─── DATASET EXCERPTS
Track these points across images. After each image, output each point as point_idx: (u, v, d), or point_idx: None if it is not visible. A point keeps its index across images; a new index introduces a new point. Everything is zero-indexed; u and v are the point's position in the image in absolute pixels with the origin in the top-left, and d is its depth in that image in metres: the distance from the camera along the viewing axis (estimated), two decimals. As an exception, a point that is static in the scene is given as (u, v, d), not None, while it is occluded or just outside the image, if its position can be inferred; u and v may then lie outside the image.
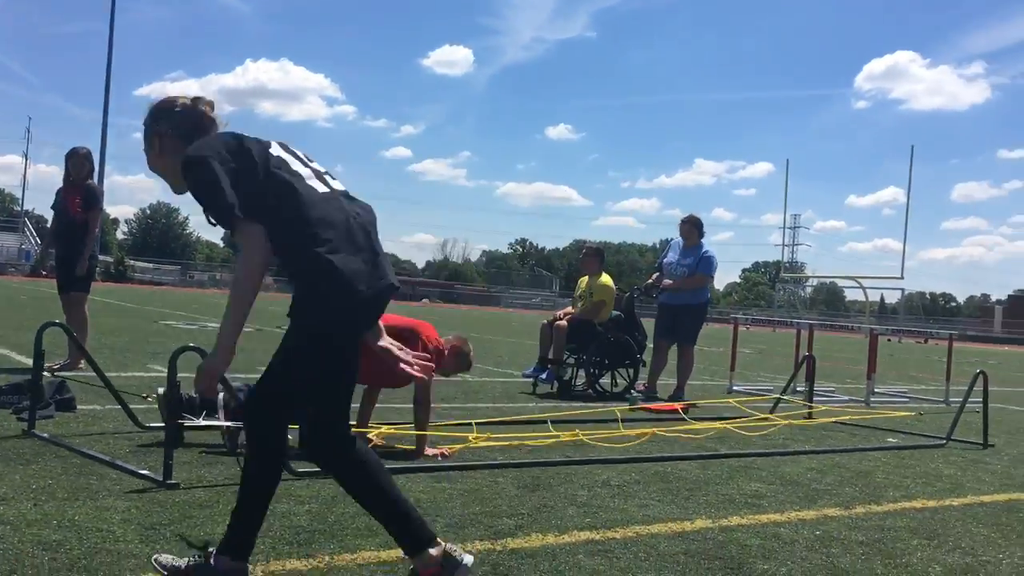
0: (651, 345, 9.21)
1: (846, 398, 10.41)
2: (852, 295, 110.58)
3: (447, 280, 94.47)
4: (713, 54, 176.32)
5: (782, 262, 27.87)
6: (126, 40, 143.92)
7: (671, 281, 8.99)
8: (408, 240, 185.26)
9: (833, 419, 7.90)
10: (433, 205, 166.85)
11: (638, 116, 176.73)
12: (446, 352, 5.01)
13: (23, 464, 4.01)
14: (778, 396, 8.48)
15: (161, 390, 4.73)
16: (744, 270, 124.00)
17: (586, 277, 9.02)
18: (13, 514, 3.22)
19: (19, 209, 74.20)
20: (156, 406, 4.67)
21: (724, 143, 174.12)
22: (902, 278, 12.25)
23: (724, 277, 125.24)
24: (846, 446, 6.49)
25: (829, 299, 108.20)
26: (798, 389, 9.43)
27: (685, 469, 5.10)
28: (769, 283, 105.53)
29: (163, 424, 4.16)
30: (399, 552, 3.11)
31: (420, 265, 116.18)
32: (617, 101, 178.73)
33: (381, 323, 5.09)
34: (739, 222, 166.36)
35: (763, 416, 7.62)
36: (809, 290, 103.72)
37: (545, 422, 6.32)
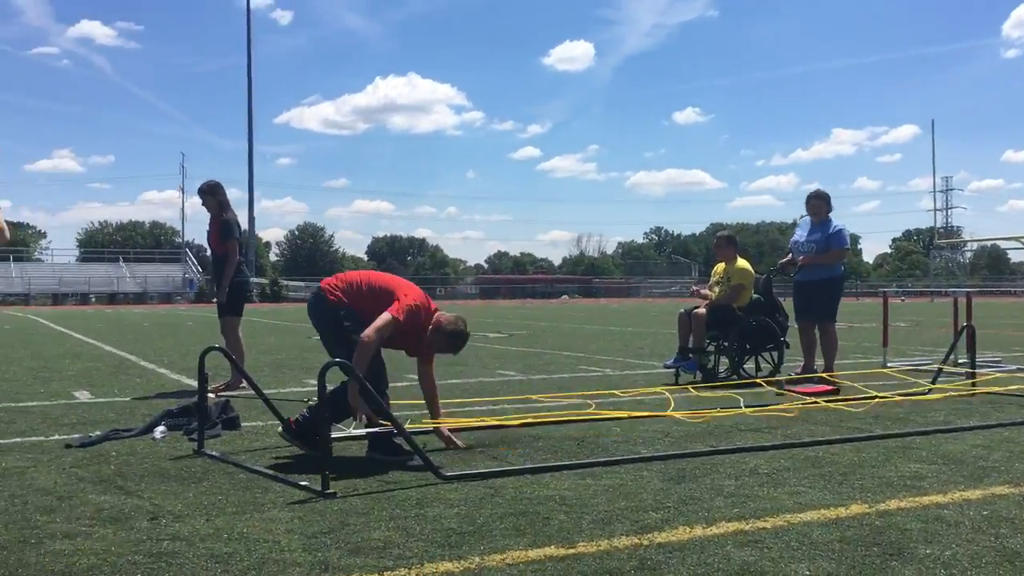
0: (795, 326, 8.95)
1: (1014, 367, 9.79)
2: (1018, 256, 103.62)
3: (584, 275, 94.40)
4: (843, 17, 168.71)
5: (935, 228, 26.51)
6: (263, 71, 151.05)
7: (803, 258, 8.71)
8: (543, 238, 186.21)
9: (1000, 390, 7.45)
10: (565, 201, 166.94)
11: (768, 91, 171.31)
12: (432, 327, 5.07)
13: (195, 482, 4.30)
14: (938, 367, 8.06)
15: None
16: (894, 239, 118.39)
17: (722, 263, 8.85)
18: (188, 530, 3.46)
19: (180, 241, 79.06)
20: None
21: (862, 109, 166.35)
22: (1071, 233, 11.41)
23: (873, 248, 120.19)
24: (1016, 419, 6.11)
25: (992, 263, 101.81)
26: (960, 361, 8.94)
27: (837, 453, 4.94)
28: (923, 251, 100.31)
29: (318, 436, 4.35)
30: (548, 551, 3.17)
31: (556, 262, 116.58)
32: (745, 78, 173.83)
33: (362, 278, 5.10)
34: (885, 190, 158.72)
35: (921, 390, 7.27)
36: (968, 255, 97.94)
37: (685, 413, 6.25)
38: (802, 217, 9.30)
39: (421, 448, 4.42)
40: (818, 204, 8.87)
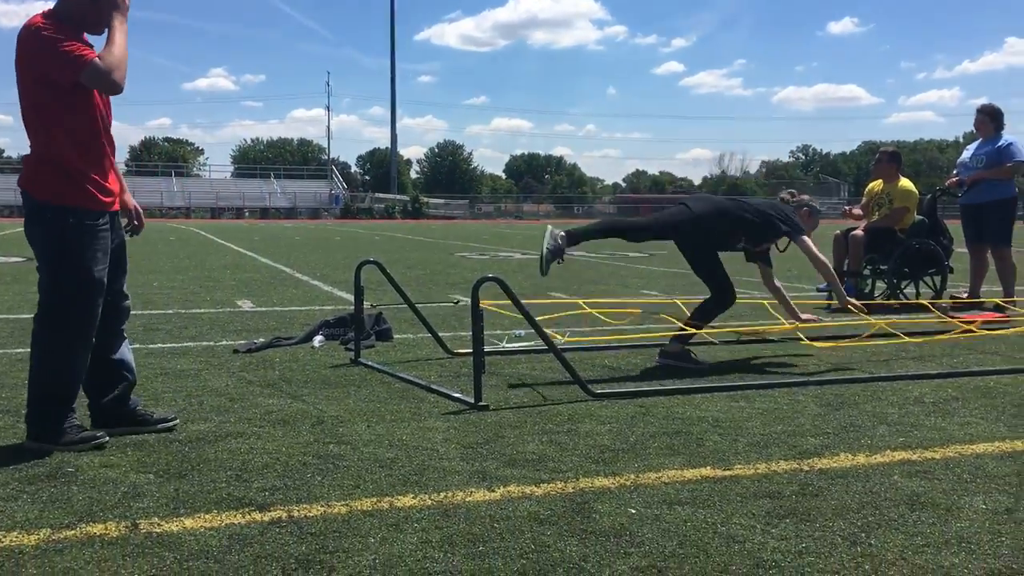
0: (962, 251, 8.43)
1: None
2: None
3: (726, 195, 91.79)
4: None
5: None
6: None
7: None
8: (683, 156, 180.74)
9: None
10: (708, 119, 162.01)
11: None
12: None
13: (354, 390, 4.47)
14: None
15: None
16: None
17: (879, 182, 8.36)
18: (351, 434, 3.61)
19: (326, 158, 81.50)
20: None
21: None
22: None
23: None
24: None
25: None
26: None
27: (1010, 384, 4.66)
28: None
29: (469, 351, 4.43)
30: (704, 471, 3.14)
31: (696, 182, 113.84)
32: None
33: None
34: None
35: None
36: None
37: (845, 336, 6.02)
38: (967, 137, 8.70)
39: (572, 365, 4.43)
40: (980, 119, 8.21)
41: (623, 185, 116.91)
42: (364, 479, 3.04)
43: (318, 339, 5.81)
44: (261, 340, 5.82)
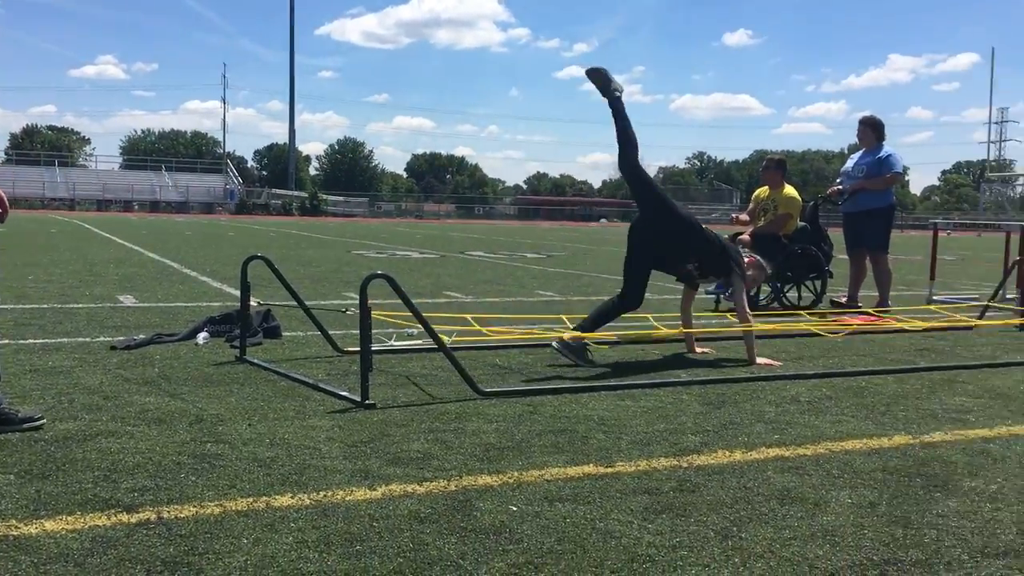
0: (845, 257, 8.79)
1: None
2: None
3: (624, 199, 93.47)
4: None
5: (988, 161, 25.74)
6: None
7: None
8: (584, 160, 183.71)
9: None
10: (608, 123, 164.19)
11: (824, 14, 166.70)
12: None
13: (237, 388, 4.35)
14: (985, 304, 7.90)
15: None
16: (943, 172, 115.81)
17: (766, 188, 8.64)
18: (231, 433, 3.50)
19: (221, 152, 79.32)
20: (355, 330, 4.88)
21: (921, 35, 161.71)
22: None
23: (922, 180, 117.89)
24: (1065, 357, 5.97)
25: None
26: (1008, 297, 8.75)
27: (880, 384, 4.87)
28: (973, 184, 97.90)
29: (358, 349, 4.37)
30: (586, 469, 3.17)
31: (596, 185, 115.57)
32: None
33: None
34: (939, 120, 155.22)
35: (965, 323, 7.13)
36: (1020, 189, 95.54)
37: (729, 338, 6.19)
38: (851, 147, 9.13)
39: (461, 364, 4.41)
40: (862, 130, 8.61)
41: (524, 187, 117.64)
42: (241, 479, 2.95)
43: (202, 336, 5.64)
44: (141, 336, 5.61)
──────
## [WHAT IS BEING ASKED]
Transcribe the data completely. No pictures should appear in the transcription.

## [SOLUTION TO THE PROBLEM]
Track these points across images. After each image, output each point as point_idx: (u, v, d), or point_idx: None if it is not visible. A point keeps its index across images; a new index introduces a new point. Everything is zero-indexed; u and v are the point's position in the image in absolute pixels with the origin in the top-left, and d is its depth in that image in metres: the distance from the camera along the viewing axis (estimated), two decimals. As an exception, a point that is static in the scene is given as (u, v, d), not None, while it is occluded or just outside the image, if its position can be inferred; u and v may then lie outside the image.
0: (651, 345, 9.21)
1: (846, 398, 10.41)
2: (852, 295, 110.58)
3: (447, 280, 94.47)
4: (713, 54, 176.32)
5: (782, 262, 27.87)
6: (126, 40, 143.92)
7: (671, 281, 8.99)
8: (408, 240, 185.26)
9: (833, 419, 7.90)
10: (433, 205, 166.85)
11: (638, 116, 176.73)
12: (446, 352, 5.01)
13: (23, 464, 4.01)
14: (778, 396, 8.48)
15: (161, 390, 4.73)
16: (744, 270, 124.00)
17: (586, 277, 9.02)
18: (13, 514, 3.22)
19: (19, 209, 74.20)
20: (156, 406, 4.67)
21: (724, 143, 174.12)
22: (902, 278, 12.25)
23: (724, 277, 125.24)
24: (846, 446, 6.49)
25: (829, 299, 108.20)
26: (798, 389, 9.43)
27: (685, 469, 5.10)
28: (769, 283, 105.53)
29: (163, 424, 4.16)
30: (399, 552, 3.11)
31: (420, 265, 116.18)
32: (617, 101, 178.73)
33: (381, 323, 5.09)
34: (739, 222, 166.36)
35: (763, 416, 7.62)
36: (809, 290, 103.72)
37: (545, 422, 6.32)
0: (795, 326, 8.95)
1: (1014, 367, 9.79)
2: (1018, 256, 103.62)
3: (584, 275, 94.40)
4: (843, 17, 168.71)
5: (935, 228, 26.51)
6: (263, 71, 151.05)
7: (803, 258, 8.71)
8: (543, 238, 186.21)
9: (1000, 390, 7.45)
10: (565, 201, 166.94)
11: (768, 91, 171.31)
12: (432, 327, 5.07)
13: (195, 482, 4.30)
14: (938, 367, 8.06)
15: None
16: (894, 239, 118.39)
17: (722, 263, 8.85)
18: (188, 530, 3.46)
19: (180, 241, 79.06)
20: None
21: (862, 109, 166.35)
22: (1071, 233, 11.41)
23: (873, 248, 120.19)
24: (1016, 419, 6.11)
25: (992, 263, 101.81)
26: (960, 361, 8.94)
27: (837, 453, 4.94)
28: (923, 251, 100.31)
29: (318, 436, 4.35)
30: (548, 551, 3.17)
31: (556, 262, 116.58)
32: (745, 78, 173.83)
33: (362, 278, 5.10)
34: (885, 190, 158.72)
35: (921, 390, 7.27)
36: (968, 255, 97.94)
37: (685, 413, 6.25)
38: (802, 217, 9.30)
39: (421, 448, 4.42)
40: (818, 204, 8.87)
0: (962, 251, 8.43)
1: None
2: None
3: (726, 195, 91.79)
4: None
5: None
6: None
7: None
8: (683, 156, 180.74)
9: None
10: (708, 119, 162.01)
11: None
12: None
13: (354, 390, 4.47)
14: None
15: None
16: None
17: (879, 182, 8.36)
18: (351, 434, 3.61)
19: (326, 158, 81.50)
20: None
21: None
22: None
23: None
24: None
25: None
26: None
27: (1010, 384, 4.66)
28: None
29: (469, 351, 4.43)
30: (704, 471, 3.14)
31: (696, 182, 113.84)
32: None
33: None
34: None
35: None
36: None
37: (845, 336, 6.02)
38: (967, 137, 8.70)
39: (572, 365, 4.43)
40: (980, 119, 8.21)
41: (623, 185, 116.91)
42: (364, 479, 3.04)
43: (318, 339, 5.81)
44: (261, 340, 5.82)
0: (845, 257, 8.79)
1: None
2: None
3: (624, 199, 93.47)
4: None
5: (988, 161, 25.74)
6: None
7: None
8: (584, 160, 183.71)
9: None
10: (608, 123, 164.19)
11: (824, 14, 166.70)
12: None
13: (237, 388, 4.35)
14: (985, 304, 7.90)
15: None
16: (943, 172, 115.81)
17: (766, 188, 8.64)
18: (231, 433, 3.50)
19: (221, 152, 79.32)
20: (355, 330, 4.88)
21: (921, 35, 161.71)
22: None
23: (922, 180, 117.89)
24: (1065, 357, 5.97)
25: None
26: (1008, 297, 8.75)
27: (880, 384, 4.87)
28: (973, 184, 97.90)
29: (358, 349, 4.37)
30: (586, 469, 3.17)
31: (596, 185, 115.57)
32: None
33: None
34: (939, 120, 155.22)
35: (965, 323, 7.13)
36: (1020, 189, 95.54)
37: (729, 338, 6.19)
38: (851, 147, 9.13)
39: (461, 364, 4.41)
40: (862, 130, 8.61)
41: (524, 187, 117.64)
42: (241, 479, 2.95)
43: (202, 336, 5.64)
44: (141, 336, 5.61)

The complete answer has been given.